Since the fall of the Gaddafi government, US diplomats and members of Congress have met with some of the former CIA prisoners now in Libya, and the US has supported efforts by the Libyan government and civil society to overcome the legacy of their country’s authoritarian past. Human Rights Watch urged the US government to acknowledge its own past role in abuses and in helping Gaddafi round up his exiled opponents, to provide redress to the victims, and to prosecute those responsible for their alleged torture in US custody.
One previously reported case for which Human Rights Watch uncovered some new information is that of Ibn al-Sheikh al-Libi. The Bush administration had helped to justify the 2003 Iraq invasion by relying on statements that al-Libi made during his abuse and mistreatment in CIA custody. The CIA has acknowledged that these statements were unreliable. Years later, the US rendered al-Libi to Libya, where he died in prison in May 2009. Accounts from al-Libi’s fellow detainees in Afghanistan and Libya, information from his family, and photos seen by Human Rights Watch apparently taken of him the day he died, provide insight into his treatment and death, which Libyan authorities claim was a suicide.

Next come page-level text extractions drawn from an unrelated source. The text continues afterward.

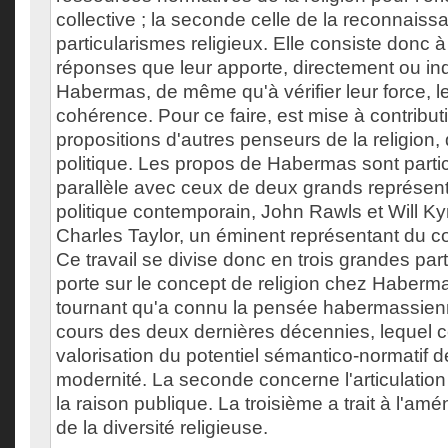
collective ; la seconde celle de la reconnais
particularismes religieux. Elle consiste donc à
réponses que leur apporte, directement ou in
Habermas, de même qu'à vérifier leur force, leu
cohérence. Pour ce faire, est mise à contribut
propositions d'autres penseurs de la religion, 
politique. Les propos de Habermas sont parti
parallèle avec ceux de deux grands représent
politique contemporain, John Rawls et Will Ky
Charles Taylor, un éminent représentant du
Ce travail se divise donc en trois grandes par
porte sur le concept de religion chez Haberma
tournant qu'a connu la pensée habermassienne
cours des deux dernières décennies, lequel 
valorisation du potentiel sémantico-normatif de
modernité. La seconde concerne l'articulation 
la raison publique. La troisième a trait à l'am
de la diversité religieuse.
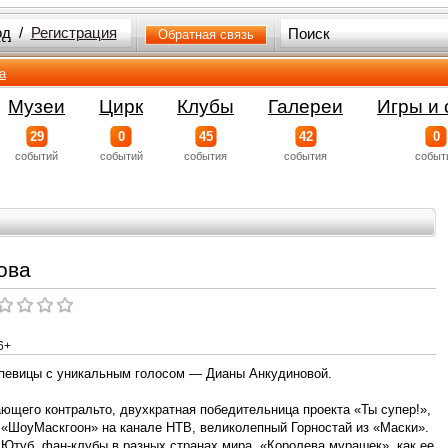
од
/
Регистрация
Обратная связь
а
Музеи
Цирк
Клубы
Галереи
Игры и 
29
0
45
42
0
событий
событий
события
события
событ
ова
6+
певицы с уникальным голосом — Дианы Анкудиновой.
ющего контральто, двухкратная победительница проекта «Ты супер!»,
 «ШоуМаскгоон» на канале НТВ, великолепный Горностай из «Маски».
Ютуб, фан-клубы в разных странах мира. «Королева мурашек», как ее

Scores of the documents that Human Rights Watch uncovered in Libya also show a high level of cooperation between the Gaddafi government in Libya and US and the UK in the renditions discussed in the report.
The US played the most extensive role in the renditions back to Libya. But other countries, notably the UK, were also involved, even though these governments knew and recognized that torture was common during Gaddafi’s rule. Countries linked to the accounts about renditions include: Afghanistan, Chad, China and Hong Kong, Malaysia, Mali, Mauritania, Morocco, the Netherlands, Pakistan, Sudan, Thailand, and the UK. Interviewees alleged that personnel in some of these countries also abused them prior to transferring them back to Libya.

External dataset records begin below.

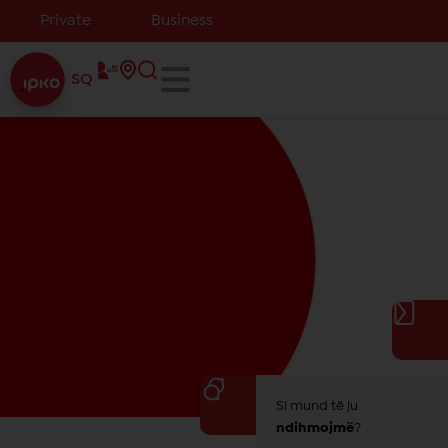
Private
Business
SQ
Si mund të ju
ndihmojmë
?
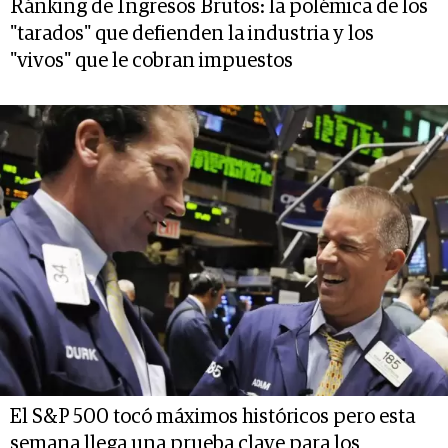
Ránking de Ingresos Brutos: la polémica de los
"tarados" que defienden la industria y los
"vivos" que le cobran impuestos
El S&P 500 tocó máximos históricos pero esta
semana llega una prueba clave para los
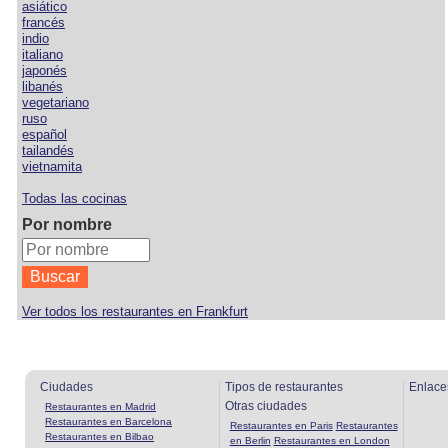
asiático
francés
indio
italiano
japonés
libanés
vegetariano
ruso
español
tailandés
vietnamita
Todas las cocinas
Por nombre
Ver todos los restaurantes en Frankfurt
Ciudades
Tipos de restaurantes
Enlace
Otras ciudades
Restaurantes en Madrid
Restaurantes en Barcelona
Restaurantes en Paris
Restaurantes
Restaurantes en Bilbao
en Berlin
Restaurantes en London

International law binding on the US and other countries prohibits torture and other ill-treatment in all circumstances, and forbids transferring people to countries in which they face a serious risk of torture or persecution.
“The involvement of many countries in the abuse of Gaddafi’s enemies suggests that the tentacles of the US detention and interrogation program reached far beyond what was previously known,” Pitter said. “The US and other governments that assisted in detainee abuse should offer a full accounting of their role.”